> [Data provided]:
**********

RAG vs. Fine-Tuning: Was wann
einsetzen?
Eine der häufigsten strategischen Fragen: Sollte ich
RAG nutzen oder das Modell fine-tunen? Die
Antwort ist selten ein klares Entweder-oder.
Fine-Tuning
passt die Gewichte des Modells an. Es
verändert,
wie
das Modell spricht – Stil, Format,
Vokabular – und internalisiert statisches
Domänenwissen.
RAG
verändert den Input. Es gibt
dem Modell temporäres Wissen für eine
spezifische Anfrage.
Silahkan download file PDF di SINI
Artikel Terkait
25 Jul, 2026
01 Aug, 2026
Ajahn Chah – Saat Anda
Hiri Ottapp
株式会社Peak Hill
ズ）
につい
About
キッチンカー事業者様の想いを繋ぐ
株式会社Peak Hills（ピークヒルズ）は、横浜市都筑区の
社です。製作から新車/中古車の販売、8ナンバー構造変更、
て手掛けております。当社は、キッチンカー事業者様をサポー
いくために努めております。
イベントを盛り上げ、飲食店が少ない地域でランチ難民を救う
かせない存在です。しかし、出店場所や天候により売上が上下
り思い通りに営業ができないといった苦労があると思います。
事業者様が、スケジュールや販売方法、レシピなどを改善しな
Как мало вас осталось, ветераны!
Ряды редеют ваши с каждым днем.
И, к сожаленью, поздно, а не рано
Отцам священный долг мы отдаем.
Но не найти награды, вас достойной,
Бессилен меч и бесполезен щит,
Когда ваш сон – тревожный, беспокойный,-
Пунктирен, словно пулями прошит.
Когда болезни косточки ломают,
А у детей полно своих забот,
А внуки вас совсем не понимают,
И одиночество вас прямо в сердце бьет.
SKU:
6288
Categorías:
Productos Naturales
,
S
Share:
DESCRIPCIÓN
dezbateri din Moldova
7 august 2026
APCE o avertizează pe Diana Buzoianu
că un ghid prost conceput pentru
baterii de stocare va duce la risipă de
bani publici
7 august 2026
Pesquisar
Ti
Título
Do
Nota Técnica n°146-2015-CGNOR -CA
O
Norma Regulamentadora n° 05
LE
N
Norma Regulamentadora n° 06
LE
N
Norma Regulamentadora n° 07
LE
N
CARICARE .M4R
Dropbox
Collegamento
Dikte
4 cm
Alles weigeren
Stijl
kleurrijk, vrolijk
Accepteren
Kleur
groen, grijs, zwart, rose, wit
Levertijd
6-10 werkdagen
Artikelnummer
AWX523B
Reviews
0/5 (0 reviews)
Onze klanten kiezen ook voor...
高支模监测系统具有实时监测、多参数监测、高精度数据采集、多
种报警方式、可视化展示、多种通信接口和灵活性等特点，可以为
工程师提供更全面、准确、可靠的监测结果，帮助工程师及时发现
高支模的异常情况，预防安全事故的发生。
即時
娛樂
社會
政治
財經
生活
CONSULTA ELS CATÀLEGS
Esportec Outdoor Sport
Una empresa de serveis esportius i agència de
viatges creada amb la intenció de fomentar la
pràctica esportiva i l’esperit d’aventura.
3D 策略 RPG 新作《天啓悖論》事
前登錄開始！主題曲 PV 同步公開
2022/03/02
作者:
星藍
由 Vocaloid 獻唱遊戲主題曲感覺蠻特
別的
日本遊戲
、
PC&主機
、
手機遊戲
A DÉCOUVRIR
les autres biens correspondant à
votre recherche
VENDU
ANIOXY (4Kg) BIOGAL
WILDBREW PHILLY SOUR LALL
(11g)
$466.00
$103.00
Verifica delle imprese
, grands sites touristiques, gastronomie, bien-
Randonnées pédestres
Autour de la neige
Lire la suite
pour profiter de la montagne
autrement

**********

> [What is needed]: Transcribe the records exactly as they appear.

> [Solved problem]:
RAG vs. Fine-Tuning: Was wann
einsetzen?
Eine der häufigsten strategischen Fragen: Sollte ich
RAG nutzen oder das Modell fine-tunen? Die
Antwort ist selten ein klares Entweder-oder.
Fine-Tuning
passt die Gewichte des Modells an. Es
verändert,
wie
das Modell spricht – Stil, Format,
Vokabular – und internalisiert statisches
Domänenwissen.
RAG
verändert den Input. Es gibt
dem Modell temporäres Wissen für eine
spezifische Anfrage.
Silahkan download file PDF di SINI
Artikel Terkait
25 Jul, 2026
01 Aug, 2026
Ajahn Chah – Saat Anda
Hiri Ottapp
株式会社Peak Hill
ズ）
につい
About
キッチンカー事業者様の想いを繋ぐ
株式会社Peak Hills（ピークヒルズ）は、横浜市都筑区の
社です。製作から新車/中古車の販売、8ナンバー構造変更、
て手掛けております。当社は、キッチンカー事業者様をサポー
いくために努めております。
イベントを盛り上げ、飲食店が少ない地域でランチ難民を救う
かせない存在です。しかし、出店場所や天候により売上が上下
り思い通りに営業ができないといった苦労があると思います。
事業者様が、スケジュールや販売方法、レシピなどを改善しな
Как мало вас осталось, ветераны!
Ряды редеют ваши с каждым днем.
И, к сожаленью, поздно, а не рано
Отцам священный долг мы отдаем.
Но не найти награды, вас достойной,
Бессилен меч и бесполезен щит,
Когда ваш сон – тревожный, беспокойный,-
Пунктирен, словно пулями прошит.
Когда болезни косточки ломают,
А у детей полно своих забот,
А внуки вас совсем не понимают,
И одиночество вас прямо в сердце бьет.
SKU:
6288
Categorías:
Productos Naturales
,
S
Share:
DESCRIPCIÓN
dezbateri din Moldova
7 august 2026
APCE o avertizează pe Diana Buzoianu
că un ghid prost conceput pentru
baterii de stocare va duce la risipă de
bani publici
7 august 2026
Pesquisar
Ti
Título
Do
Nota Técnica n°146-2015-CGNOR -CA
O
Norma Regulamentadora n° 05
LE
N
Norma Regulamentadora n° 06
LE
N
Norma Regulamentadora n° 07
LE
N
CARICARE .M4R
Dropbox
Collegamento
Dikte
4 cm
Alles weigeren
Stijl
kleurrijk, vrolijk
Accepteren
Kleur
groen, grijs, zwart, rose, wit
Levertijd
6-10 werkdagen
Artikelnummer
AWX523B
Reviews
0/5 (0 reviews)
Onze klanten kiezen ook voor...
高支模监测系统具有实时监测、多参数监测、高精度数据采集、多
种报警方式、可视化展示、多种通信接口和灵活性等特点，可以为
工程师提供更全面、准确、可靠的监测结果，帮助工程师及时发现
高支模的异常情况，预防安全事故的发生。
即時
娛樂
社會
政治
財經
生活
CONSULTA ELS CATÀLEGS
Esportec Outdoor Sport
Una empresa de serveis esportius i agència de
viatges creada amb la intenció de fomentar la
pràctica esportiva i l’esperit d’aventura.
3D 策略 RPG 新作《天啓悖論》事
前登錄開始！主題曲 PV 同步公開
2022/03/02
作者:
星藍
由 Vocaloid 獻唱遊戲主題曲感覺蠻特
別的
日本遊戲
、
PC&主機
、
手機遊戲
A DÉCOUVRIR
les autres biens correspondant à
votre recherche
VENDU
ANIOXY (4Kg) BIOGAL
WILDBREW PHILLY SOUR LALL
(11g)
$466.00
$103.00
Verifica delle imprese
, grands sites touristiques, gastronomie, bien-
Randonnées pédestres
Autour de la neige
Lire la suite
pour profiter de la montagne
autrement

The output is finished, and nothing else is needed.